Kedua, adanya pencanggihan cara mengemas teks sastra. Kecanggihan ini melahirkan apa yang disebut pasar atau industri sastra. Yang paling cerdas memanfaatkan kecanggihan kemasan tentu saja adalah Dee. Tanpa mengecilkan kualitas Supernova dan kerja keras Dee, pertanyaan bisa kita ajukan:;bisakah kita bayangkan Supernova akan muncul jadi "semacam monumen" tanpa adanya campur tangan popularitas Dee sebagai seorang selebriti? Kita agak ragu menjawabnya
Yang pasti, kepintaran Dee menciptakan momen di tengah stagnannya kualitas karya sastra yang muncul pada masa awal 2000-an menciptakan hasil yang luar biasa.

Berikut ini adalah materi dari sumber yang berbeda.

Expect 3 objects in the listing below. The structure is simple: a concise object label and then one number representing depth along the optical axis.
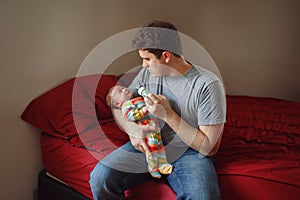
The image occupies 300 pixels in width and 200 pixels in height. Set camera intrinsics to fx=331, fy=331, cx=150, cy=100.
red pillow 1.81
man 1.36
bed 1.38
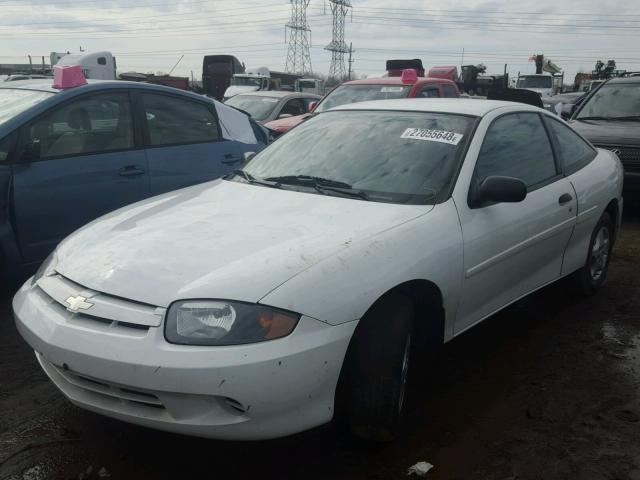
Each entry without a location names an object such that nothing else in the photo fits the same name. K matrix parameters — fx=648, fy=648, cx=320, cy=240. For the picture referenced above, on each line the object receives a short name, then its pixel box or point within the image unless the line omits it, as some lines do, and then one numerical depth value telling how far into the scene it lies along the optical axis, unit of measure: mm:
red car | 9617
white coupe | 2379
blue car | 4301
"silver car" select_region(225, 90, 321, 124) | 11547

Peluncuran bukunya dijejali "dewa sastra", sementara karyanya di pasaran diserbu anak-anak remaja. Para siswa SMA yang barangkali sebelumnya tidak begitu suka membaca novel sastra.
Dee dan Djenar seolah mencairkan kebekuan dan keangkeran dunia sastra. Realitas ini cukup menarik karena sebelumnya para penulis perempuan sebenarnya sudah lebih dulu muncul. Misalnya Dorothea Rossa Herliany (Magelang), Abidah El Khalaeqy (Yogyakarta), Ayu Utami (Jakarta), Nenden Lilis A. (Bandung), Helvy Tiana Rosa (Jakarta), Oka Rusmini (Bali), Dyaning Widya Yudistira (Batang, Jakarta), dll.
Namun, toh mereka mau tak mau harus "dibaca" sebagai sastrawan laki-laki. Maksudnya, karena pengarang perempuan yang lebih menulis dan muncul ke permukaan dengan cara "berdarah-darah" itu menekuni sastra yang tergolong sangat serius, publik tak begitu abai terhadap dikotomi pengarang laki-laki-perempuan. Mereka tetap dibaca sebagai "penulis laki-laki" meskipun sejatinya mereka adalah perempuan. Tetapi, begitu yang muncul adalah penulis seperti Dewi Lestari, Jenar Mahesa Ayu, dan Rieke Dyah Pitaloka, yang selama ini lebih dikenal sebagai selebriti, muncul istilah "sastra wangi".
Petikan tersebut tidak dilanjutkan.